Anzitutto nell’aggiornamento delle costituzioni. I testi delle costituzioni o della Regola di vita sono stati redatti in modo radicalmente nuovo rispetto a prima del concilio, quando gli articoli costituzionali dovevano essere di carattere strettamente giuridico, senza cedimenti a “tentazioni” spirituali o bibliche o teologiche. Oggi la Chiesa chiede anzi che le costituzioni degli istituti religiosi, recenti o riscritte che siano, abbiano un fondamento biblico e teologico, affinché possano nutrire la preghiera e la meditazione dei religiosi e siano per essi quasi un vangelo “sminuzzato”, che alimenta in modo immediato e quotidiano la sequela di Cristo. I riferimenti in margine o in calce al testo costituzionale non sono riportati solo per mostrare che il testo non ha inventato nulla, ma sono un invito a fare della parola di Dio la chiave di lettura della Regola di vita, il primo manuale per la sua comprensione e quindi per una corretta interpretazione della natura e della qualità della vita e della missione della vita religiosa.

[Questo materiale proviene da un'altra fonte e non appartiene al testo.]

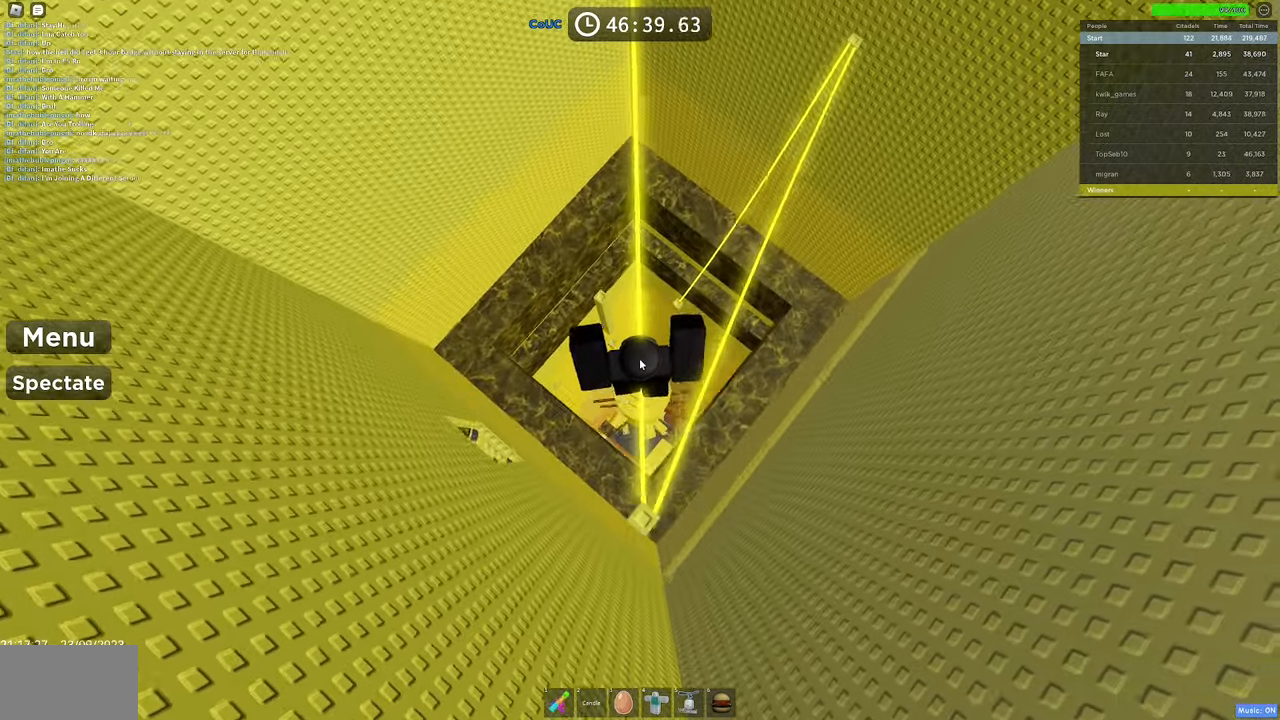
{"keys": ["w"], "mouse": ["right"], "events": [[133, "space", "down"], [333, "space", "up"]]}
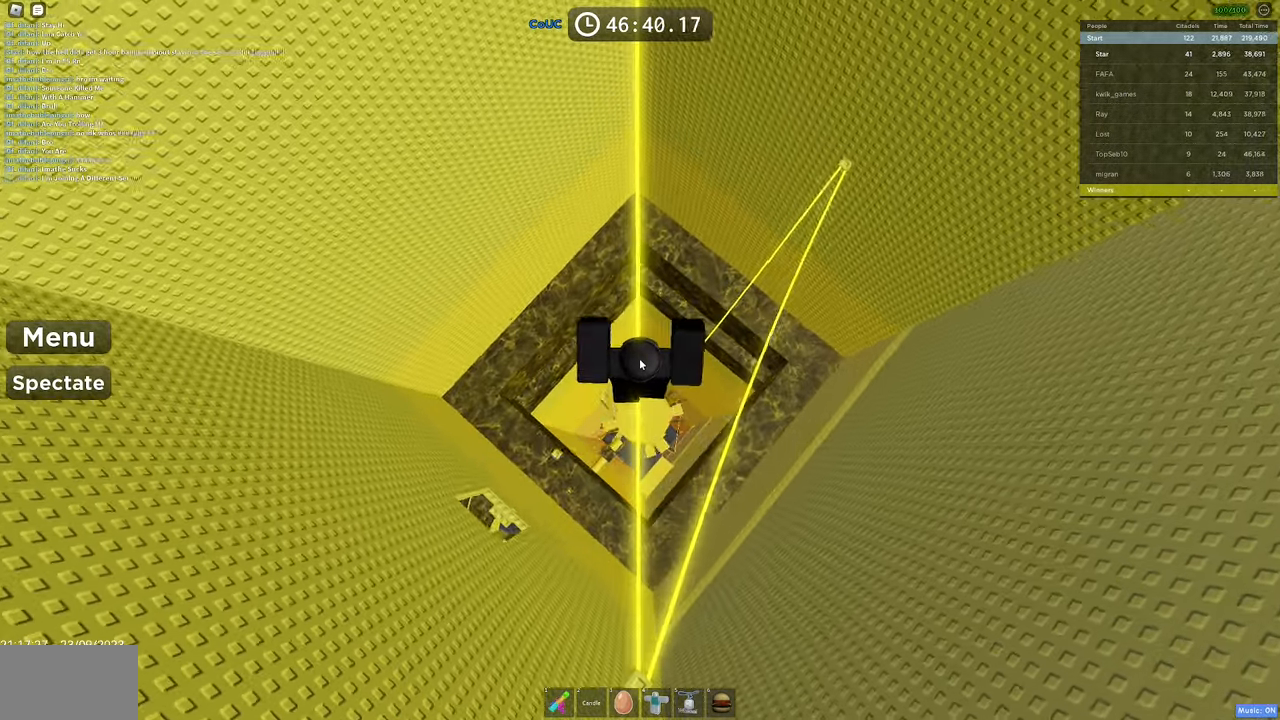
{"keys": ["w"], "mouse": ["right"], "events": [[250, "space", "down"], [434, "space", "up"]]}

Chi non ricorda com’erano gli esercizi spirituali e i ritiri mensili per i religiosi una volta? Una serie di conferenze spirituali su temi «spirituali», spesso di tipo ascetico e morale, temi di riflessione, che hanno formato dei santi – nessuno lo vuol negare – ma che raramente avevano come punto di partenza e come sfondo la Parola nel suo compiersi come storia di salvezza. Essi venivano da autori, certamente rispettabili, della vita spirituale del tempo, e sembravano costruire delle teorie autonome e autarchiche per i religiosi: più una filosofia o un’etica che una teologia della vita religiosa.

Oggi non si riesce più a concepire un corso di esercizi spirituali che non parta dalla lettura attualizzante della parola di Dio. Contestualmente è stata introdotta la lettura spirituale della Parola, detta con termine proprio lectio divina. All’inizio non sono mancate voci che mettevano in dubbio la validità di questa nuova pratica, come fosse un’eredità monastica non omogenea con la spiritualità apostolica degli istituti di vita apostolica e diaconale. Giovanni Paolo II ha incoraggiato i religiosi a praticarla con assiduità (Vita consecrata nn. 6.94.101) e Benedetto XVI l’ha richiamata a tutta la Chiesa, religiosi compresi (!), chiamandola, con il suo vero nome, “lettura orante” della Parola (Sacramentum caritatis n. 45).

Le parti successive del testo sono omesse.